This story is from the archives of ArkansasSports360.com.
Jake Bequette is a prime example why fans, sportswriters and amateur recruiting analysts should leave the business of recruiting and evaluating to the people paid for its eventual success or failure: college coaches.
Forget for a minute that the name Bequette is famous in Arkansas Razorback annals, though bloodlines are always a consideration in evaluating a recruit.
For if someone simply watched Little Rock Catholic football games in 2005-06 and didn’t know anything else about Jake Bequette or his bloodlines, all that person would have seen was a gangly 6-foot-5 kid who didn’t start playing football until ninth grade and who didn’t always know his way around the field as a defensive lineman or tight end.
Future defensive star in the best college conference in the nation? No way, one surely would have said.
Bequette didn’t make the All-Arkansas high school all-star lists for his play, and the national recruiting services didn’t bestow four- or five-star honors on him either.
College recruiters, such as Arkansas recruiting coordinator Tim Horton, who was at Kansas State when Bequette was in high school, don’t base their judgment on one Friday night, or even a series of them, especially when it comes to linemen.
Factors such as frame, strength and the speed that may not be evident to a fan sitting in the stands come into play. Some recruiters have a knack of spotting the right work ethic away from the field, and some can make a great guess at the size of a young man’s heart and desire.
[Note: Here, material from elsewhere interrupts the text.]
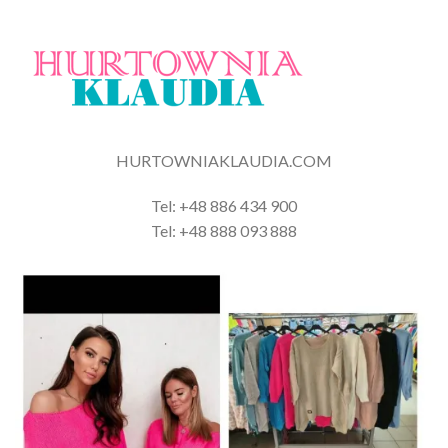
HURTOWNIAKLAUDIA.COM
Tel: +48 886 434 900
Tel: +48 888 093 888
Then, of course, coaches look at the genetics, which in Jake Bequette’s case meant a father, Jay, who was All-Southwest Conference as a center in the 1980s, and an uncle, Chris, another outstanding UA offensive lineman. Grandfather George began the Bequette legacy as a Hog as well.
They term all that as “projection” when it comes to recruiting, and to Horton, Jake Bequette projected well. That’s why Kansas State offered Bequette a scholarship after his junior year at Catholic High. J.B. Grimes, who was at Mississippi State then but had coached the offensive line at Arkansas in the early 1990s, also offered the young, unproven Bequette, who had all but arrived in the world wearing a Hog jersey.
“My father was a very good player up here,” Jake said recently. “He was always on my side, no matter what, wherever I wanted to go. We both came to the decision that if Arkansas ever offered, I would commit the next day. And that’s exactly what happened.”
Horton would land on Houston Nutt’s last staff in 2007, then stay when Bobby Petrino was named head coach in December 2007, and he’s glad now that Bequette was one K-State recruit he didn’t get. Nutt, Bequette remembers, had a No. 54 jersey waiting for him — “I thought, ‘Man, I’m probably going to be an offensive guard or something,” he said — but Bequette’s speed for defensive line was undeniable. All that was needed was for his body to catch up and for the defensive light to turn on.
After redshirting in 2007, Bequette was thrown to the wolves as a second-year freshman defensive end against powerful Alabama. A year later, in the second half against Alabama, he says he felt everything come together in terms of how to play: “low-pad level, playing fast,” he said.